The arrest was considered a rare success in Belgium's anti-terror fight, although he was found just metres from his family home and has refused to talk since the Brussels attacks despite having links to the attackers.
"I can confirm that Salah Abdeslam wants to be handed over to the French authorities," lawyer Cedric Moisse told reporters at an extradition hearing in Brussels. "I can also confirm that he wants to co-operate with the French authorities."
Abdeslam had previously told interrogators he had intended to blow himself up at the Stade de France stadium in Paris but had backed out at the last minute.
It is believed that he wanted to travel to Syria but was afraid of becoming a target in the IS heartland after failing in his suicide bombing mission.
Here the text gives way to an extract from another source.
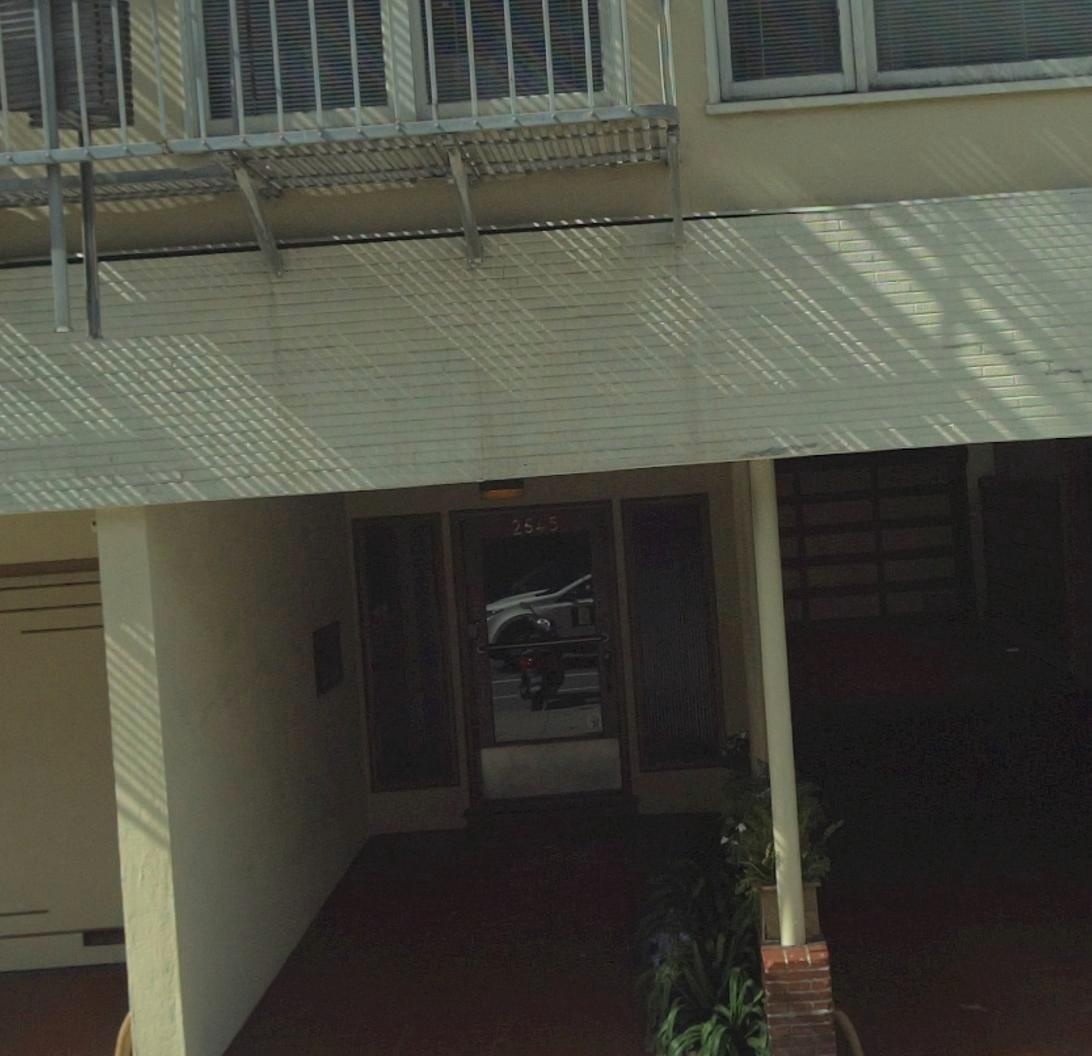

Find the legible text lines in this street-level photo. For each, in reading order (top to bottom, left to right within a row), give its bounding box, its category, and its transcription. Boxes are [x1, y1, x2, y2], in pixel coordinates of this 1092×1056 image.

[509, 513, 560, 538] StreetNumber: 2545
The news that Abdeslam is ready to talk means that he will become a target for the Islamic State.
The Belgian government has said that Abdeslam had also been planning to target Brussels but one of his lawyers said last week that his client had no prior knowledge of the March 22 attacks in the Belgian capital.
Abdeslam has already been linked to at least two of the bombers. Khalid El Bakraoui, who blew himself up at the metro, rented a flat in Brussels where Abdeslam's fingerprints were found following a raid.
The second airport bomber, Najim Laachraoui, once drove to Hungary with Abdeslam.
A prosecutor was set to travel to the prison in the city of Bruges where Abdeslam is being held to discuss his extradition under a European arrest warrant.
Belgian federal prosecutors "do not object" to handing the suspect over to France, said spokesman Eric Van der Sypt.
A judge will rule this week on the extradition.
It comes as soldiers and police were seen taking part in the operation near a busy motorway in Courtrai in northwestern Belgium, the latest in a series of raids since the Paris and Brussels terror attacks exposed a tangled web of cross-border jihadist cells.
Its latest raid was linked to a new plot in France, in which the main suspect, Reda Kriket, was charged in France on Wednesday with membership of a terrorist organisation after police found an arsenal of weapons and explosives at his home.
"A raid is under way in connection with the (Reda) Kriket case," Van der Sypt said. He said it is taking place at Marke, in the town of Courtrai.
In what could signal improved security co-operation, several European countries have made arrests in recent days over the thwarted plot linked to 34-year-old Kriket.
Kriket was himself arrested near Paris last week and a police raid on his apartment netted a cache of assault rifles, handguns and TATP, the highly volatile homemade explosive favoured by IS jihadists.
Another French suspect, 32-year-old Anis Bahri, was arrested in Rotterdam in the Netherlands at the weekend in connection with the plot.
Two other suspects - Abderrahmane A., 38, and Rabah M., 34 - have been charged in Belgium accused of involvement in the same plot.